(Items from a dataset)
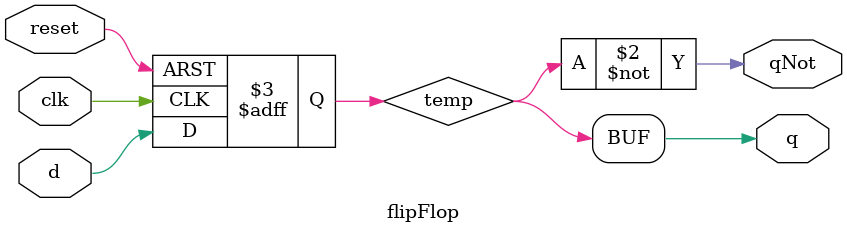
<source format=sv>
`timescale 1ns / 1ps

module structural_model(
    input logic clk,     
    input logic reset,   
    output logic y
);

logic  a, b, c, S0, S1, S2, S0Not, S1Not, S2Not;          // Internal signals

flipFlop ffA(.clk(clk), .reset(reset), .d(~( S1 | S2)), .q((S0)), .qNot(S0Not));
flipFlop ffB(.clk(clk), .reset(reset), .d( ~(S0Not & S2Not)), .q(S1), .qNot(S1Not));
flipFlop ffC(.clk(clk), .reset(reset), .d(~(S0 ^ S1Not)), .q(S2), .qNot(S2Not));

assign {a, b, c} = {S0, S1, S2};
assign y = ~(S0Not | S1Not);

endmodule

module flipFlop( 
    input logic clk,
    input logic reset,
    input logic d,
    output logic q,
    output logic qNot
);

logic temp;

always_ff @(posedge clk or posedge reset)begin
    if(reset)begin
        temp <= 1'b0;
    end else begin
        temp <= d;
    end
end

assign q = temp;
assign qNot = ~temp;

endmodule

</source>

■ To do: Give the records again without a single change, and exclude the pictures.

■ Solution:
<source format=sv>
`timescale 1ns / 1ps

module structural_model(
    input logic clk,     
    input logic reset,   
    output logic y
);

logic  a, b, c, S0, S1, S2, S0Not, S1Not, S2Not;          // Internal signals

flipFlop ffA(.clk(clk), .reset(reset), .d(~( S1 | S2)), .q((S0)), .qNot(S0Not));
flipFlop ffB(.clk(clk), .reset(reset), .d( ~(S0Not & S2Not)), .q(S1), .qNot(S1Not));
flipFlop ffC(.clk(clk), .reset(reset), .d(~(S0 ^ S1Not)), .q(S2), .qNot(S2Not));

assign {a, b, c} = {S0, S1, S2};
assign y = ~(S0Not | S1Not);

endmodule

module flipFlop( 
    input logic clk,
    input logic reset,
    input logic d,
    output logic q,
    output logic qNot
);

logic temp;

always_ff @(posedge clk or posedge reset)begin
    if(reset)begin
        temp <= 1'b0;
    end else begin
        temp <= d;
    end
end

assign q = temp;
assign qNot = ~temp;

endmodule

</source>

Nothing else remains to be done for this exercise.